Firefighters were beginning to tame the fire that was burning near Glendora and Azusa in southern California Friday, but some residents who were forced to evacuate their homes had little relief. About 2,800 residents were allowed to return to their homes Friday only to find smoldering piles of rubble, Reuters reported.
Crews reported progress in containing the blaze as winds remained calm, according to Los Angeles Times.
The fire, which started in a campsite Thursday morning, had blackened 1,863 acres of drought-parched chaparral and damaged five homes and 17 other structures, including houses and garages, as of late Friday.
Some structures "miraculously" escaped harm. Statues of Jesus and Mary stood intact near the blackened ruins in a wilderness area, The Associated Press reported. "It's really a miracle that our chapel, our main house is safe," owner Jeania Parayno was quoted as saying.
The blaze remained about 30 percent contained as of Friday evening even as 1,100 firefighters, aided by about a dozen aircraft, were part of the containment efforts.
"Things are progressing nicely," Mike Wakowski, commander of the multi-agency firefighting force, was quoted as saying. "It's looking pretty good around the structures."
Some warnings remained for mountain areas. "The conditions are still extreme out there," Tom Contreras, supervisor of the Angeles National Forest, was quoted as saying.
Persistent high pressure over the Great Basin resulted in continued critical fire weather conditions Friday across southern California, due to strong winds, low humidity levels and dry fuels, according to weather officials. "These enhanced fire weather conditions will persist through Friday night, with slight improvement forecast into the weekend," the National Weather Service said.
The fire erupted early Thursday in the Angeles National Forest due to a campfire recklessly set by three men. Gusts soon spread flames from the San Gabriel Mountains into the city of Glendora.
Police arrested the suspects, who were identified as Clifford Eugene Henry, 22, of Glendora; Jonathan Carl Jarrell, 23, of Irwindale; and Steven Robert Aguirre, 21, a Los Angeles transient.
The fire erupted at a time when the state is in a historically dry period with some of its reservoirs at their lowest levels in years.
Gov. Brown declared a drought emergency, saying the state is facing "perhaps the worst drought that California has ever seen since records (began) about 100 years ago."
"We can't make it rain, but we can be much better prepared for the terrible consequences that California's drought now threatens, including dramatically less water for our farms and communities and increased fires in both urban and rural areas," Brown said in a statement Friday. "I've declared this emergency and I'm calling all Californians to conserve water in every way possible."

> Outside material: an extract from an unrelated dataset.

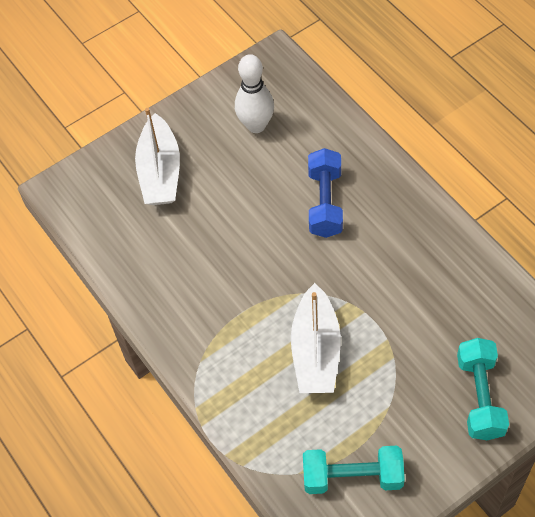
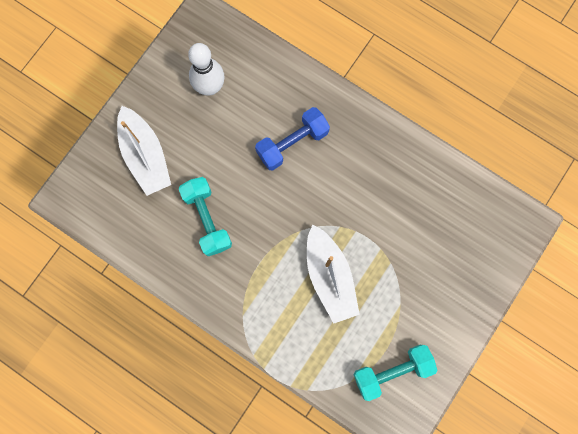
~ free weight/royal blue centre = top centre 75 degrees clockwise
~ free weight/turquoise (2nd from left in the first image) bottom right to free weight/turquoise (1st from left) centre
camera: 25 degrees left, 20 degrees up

The declaration allows the state to seek federal aid.
There's a need to "wake all Californians to the serious matter of the drought and lack of rain," Brown told reporters, according to CNN. "We are in an unprecedented, very serious situation that people should pause and reflect on how dependent we are on the rain, nature and one other."
Officials says California's mountain ranges have less than one-fourth of the snow they normally have around time of year.
The first two months of a year are normally the wettest months in the state, but it has hardly rained this year thus far. The National Weather Service says little rain is expected in the coming weeks.